Fig 1.
(Left column) Structures of the native (top) and modified (middle and bottom) lipid A portion of the Escherichia coli LPS. L-Ara4N (marked in red) and PEtN (marked in blue) modifications to lipid A cause resistance to polymyxin antibiotics. L-Ara4N modification of the 4ˊ-phosphate of native lipid A is characteristic of colistin-resistant E. coli strains carrying chromosomal mutations; this modification often co-occurs with PEtN modification of the 1-phosphate of the lipid A structure. Lipid A from strains expressing MCR enzymes is only modified by PEtN. (Right column) Lipid A spectra obtained from intact E. coli colonies using the MALDI Biotyper Sirius system (Bruker Daltonics) and the adapted MALDIxin protocol [18]. Spectra obtained from colistin-susceptible strains have one major peak at m/z 1,796.2 (top), corresponding to native lipid A. Depending on the mechanism of colistin resistance, spectra from colistin-resistant strains have additional peaks at m/z 1,927.2 (middle, marked in red), due to L-Ara4N modification of lipid A, and/or at m/z 1,919.2 (bottom, marked in blue), due to PEtN modification of lipid A. LPS, lipopolysaccharide; L-Ara4N, 4-amino-4-deoxy-L-arabinose; PEtN, phosphoethanolamine; MCR, mobile colistin resistance; m/z, mass-to-charge ratio.
Table 1.
m/z values rounded to the nearest decimal for native and modified lipid A peaks obtained by MALDI-TOF mass spectrometry from intact colonies of gram-negative bacterial pathogens that are commonly resistant to colistin.
Fig 2.
Schematic diagram of the sample preparation process for the adapted MALDIxin test performed on the MALDI Biotyper Sirius system (Bruker Daltonics).

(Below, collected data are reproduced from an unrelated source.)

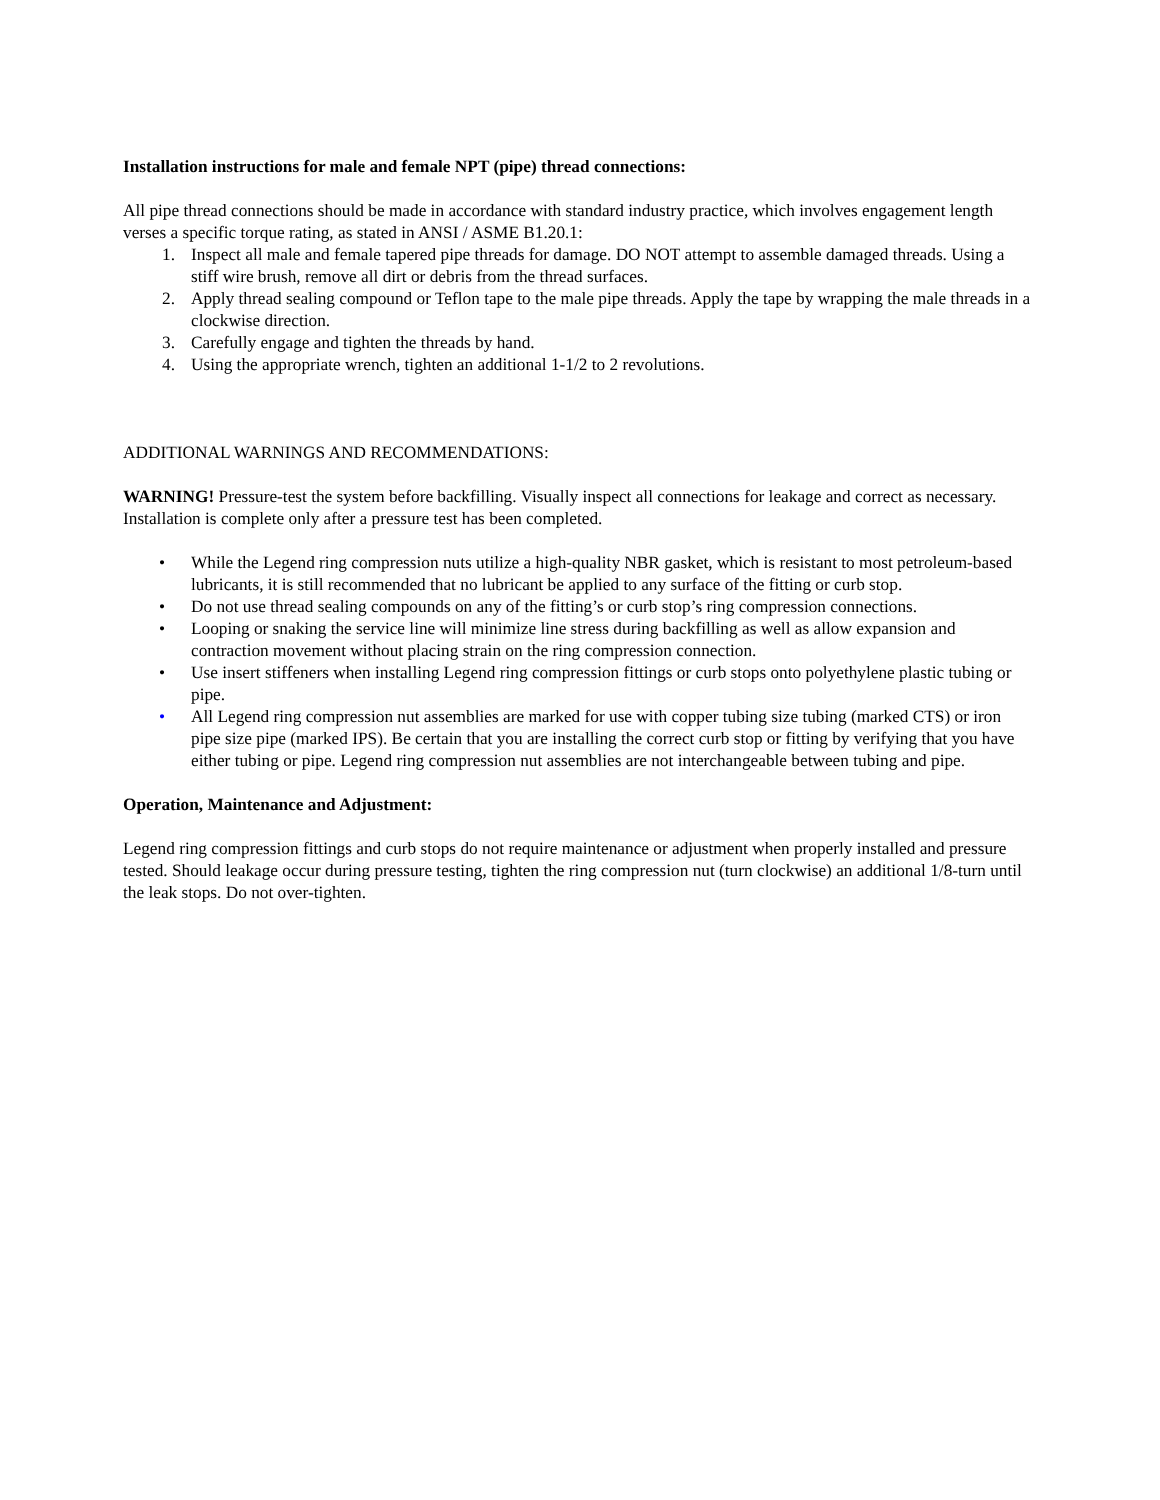Installation instructions for male and female NPT (pipe) thread connections:
All pipe thread connections should be made in accordance with standard industry practice, which involves engagement length verses a specific torque rating, as stated in ANSI / ASME B1.20.1:
1. Inspect all male and female tapered pipe threads for damage. DO NOT attempt to assemble damaged threads. Using a stiff wire brush, remove all dirt or debris from the thread surfaces.
2. Apply thread sealing compound or Teflon tape to the male pipe threads. Apply the tape by wrapping the male threads in a clockwise direction.
3. Carefully engage and tighten the threads by hand.
4. Using the appropriate wrench, tighten an additional 1-1/2 to 2 revolutions.
ADDITIONAL WARNINGS AND RECOMMENDATIONS:
WARNING! Pressure-test the system before backfilling. Visually inspect all connections for leakage and correct as necessary. Installation is complete only after a pressure test has been completed.
• While the Legend ring compression nuts utilize a high-quality NBR gasket, which is resistant to most petroleum-based lubricants, it is still recommended that no lubricant be applied to any surface of the fitting or curb stop.
• Do not use thread sealing compounds on any of the fitting’s or curb stop’s ring compression connections.
• Looping or snaking the service line will minimize line stress during backfilling as well as allow expansion and contraction movement without placing strain on the ring compression connection.
• Use insert stiffeners when installing Legend ring compression fittings or curb stops onto polyethylene plastic tubing or pipe.
• All Legend ring compression nut assemblies are marked for use with copper tubing size tubing (marked CTS) or iron pipe size pipe (marked IPS). Be certain that you are installing the correct curb stop or fitting by verifying that you have either tubing or pipe. Legend ring compression nut assemblies are not interchangeable between tubing and pipe.
Operation, Maintenance and Adjustment:
Legend ring compression fittings and curb stops do not require maintenance or adjustment when properly installed and pressure tested. Should leakage occur during pressure testing, tighten the ring compression nut (turn clockwise) an additional 1/8-turn until the leak stops. Do not over-tighten.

The total sample processing time using this approach is less than 15 minutes, allowing for immediate assessment of whether bacteria are resistant to polymyxin antibiotics, independent of the mechanism of resistance. In the published feasibility study [18], bacterial colonies were grown overnight on solid medium; in future clinical applications, bacteria could be obtained directly from biological samples, such as urine or blood. Figure created with BioRender.